As a coal tar distillate fraction collected at 210-230 °C, naphthalene oil is rich in bicyclic aromatics such as naphthalene and methylnaphthalene. It can be upgraded via catalytic hydrogenation to produce coal-based polycycloalkane high-density fuels with a density > 0.85 g/cm³. This study designed a series of Pd/HZ5 catalysts by modulating the SiO₂/Al₂O₃ ratio of HZSM-5 and Pd loading strategies to elucidate the metal-acid synergy in naphthalene hydrogenation. A direct reduction method was employed to prepare highly dispersed Pd nanoparticles (average size: 3.58 nm), significantly smaller than those in conventional calcination-reduction catalysts (8.24 nm). Combined characterization revealed that the direct reduction method facilitated the formation of electron-deficient Pd species, enhancing metal-support interactions. The moderate acidity of HZSM-5 not only promoted reactant adsorption but also acted as an electron acceptor to optimize Pd's electronic structure, thereby improving H₂ dissociation and aromatic activation. Under optimized conditions (240°C, 2 MPa), Pd/HZ5-50 achieved the naphthalene conversion to 94.5%. Kinetic studies indicated a lower apparent activation energy (105 kJ/mol) for Pd/HZ5-50, underscoring its superior reactivity.

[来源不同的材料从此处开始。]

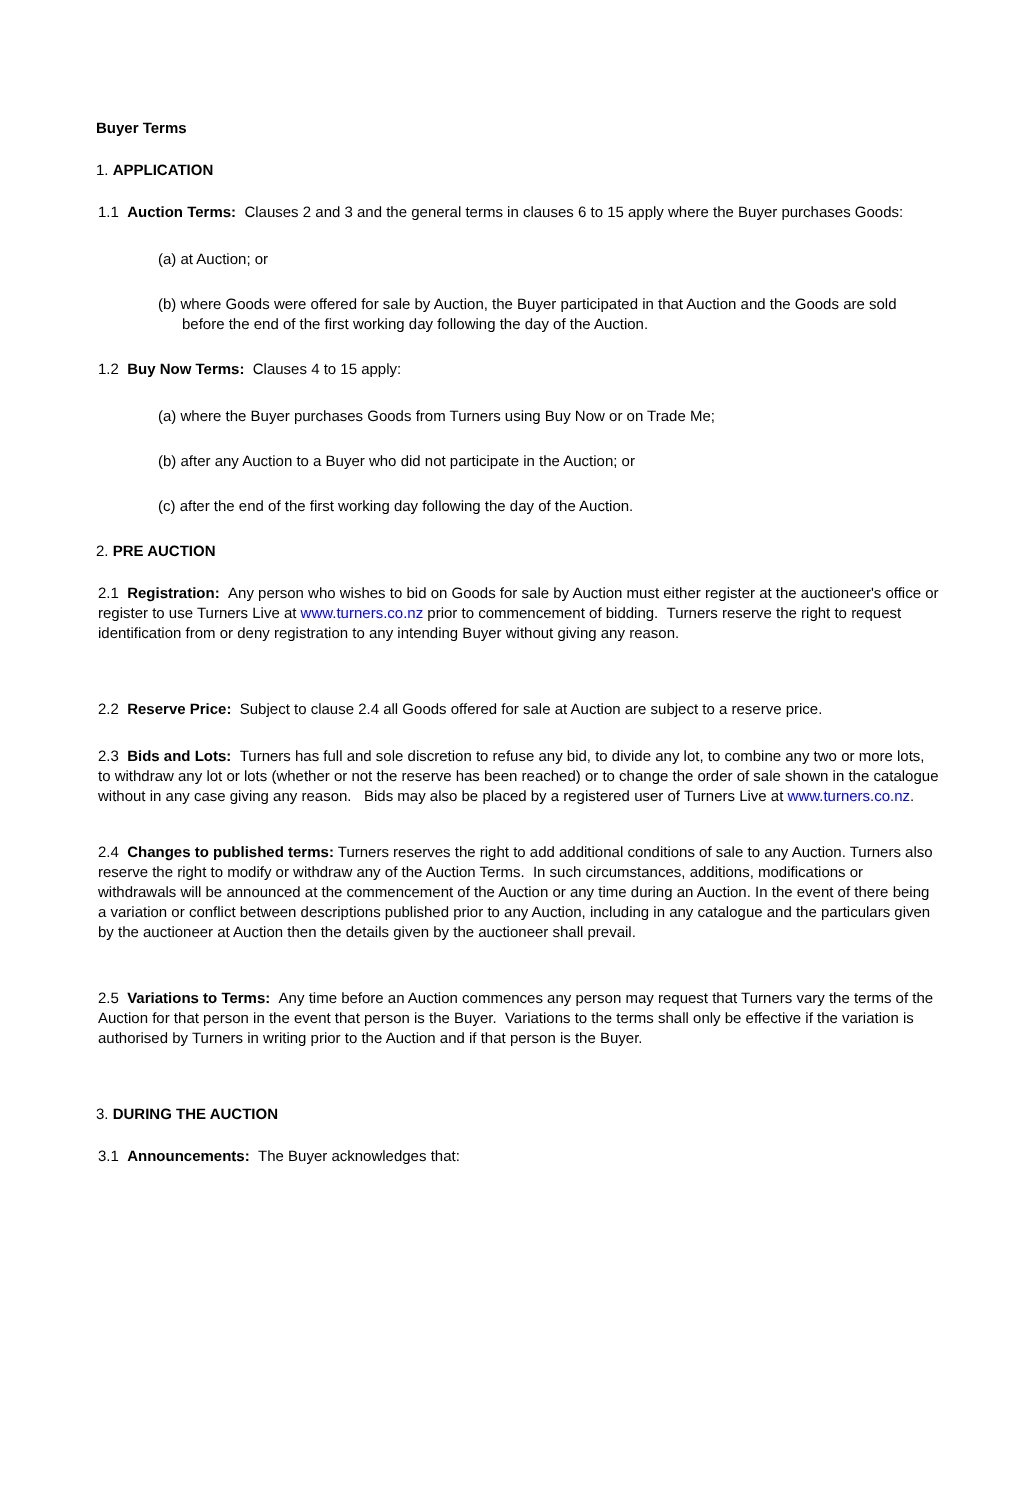Buyer Terms
1. APPLICATION
1.1 Auction Terms: Clauses 2 and 3 and the general terms in clauses 6 to 15 apply where the Buyer purchases Goods:
(a) at Auction; or
(b) where Goods were offered for sale by Auction, the Buyer participated in that Auction and the Goods are sold before the end of the first working day following the day of the Auction.
1.2 Buy Now Terms: Clauses 4 to 15 apply:
(a) where the Buyer purchases Goods from Turners using Buy Now or on Trade Me;
(b) after any Auction to a Buyer who did not participate in the Auction; or
(c) after the end of the first working day following the day of the Auction.
2. PRE AUCTION
2.1 Registration: Any person who wishes to bid on Goods for sale by Auction must either register at the auctioneer's office or register to use Turners Live at www.turners.co.nz prior to commencement of bidding. Turners reserve the right to request identification from or deny registration to any intending Buyer without giving any reason.
2.2 Reserve Price: Subject to clause 2.4 all Goods offered for sale at Auction are subject to a reserve price.
2.3 Bids and Lots: Turners has full and sole discretion to refuse any bid, to divide any lot, to combine any two or more lots, to withdraw any lot or lots (whether or not the reserve has been reached) or to change the order of sale shown in the catalogue without in any case giving any reason. Bids may also be placed by a registered user of Turners Live at www.turners.co.nz.
2.4 Changes to published terms: Turners reserves the right to add additional conditions of sale to any Auction. Turners also reserve the right to modify or withdraw any of the Auction Terms. In such circumstances, additions, modifications or withdrawals will be announced at the commencement of the Auction or any time during an Auction. In the event of there being a variation or conflict between descriptions published prior to any Auction, including in any catalogue and the particulars given by the auctioneer at Auction then the details given by the auctioneer shall prevail.
2.5 Variations to Terms: Any time before an Auction commences any person may request that Turners vary the terms of the Auction for that person in the event that person is the Buyer. Variations to the terms shall only be effective if the variation is authorised by Turners in writing prior to the Auction and if that person is the Buyer.
3. DURING THE AUCTION
3.1 Announcements: The Buyer acknowledges that:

Key words: naphthalene, hydrogenation, Pd noble metal, molecular sieve, catalyst, metal-acid mechanism

中图分类号:

TQ524

王鸿燕, 王心如, 谭长锐, 乔晓宇, 曹景沛. Pd/HZ5催化剂金属-酸位点匹配机制及萘加氢性能[J]. 化工学报, DOI: 10.11949/0438-1157.20251094.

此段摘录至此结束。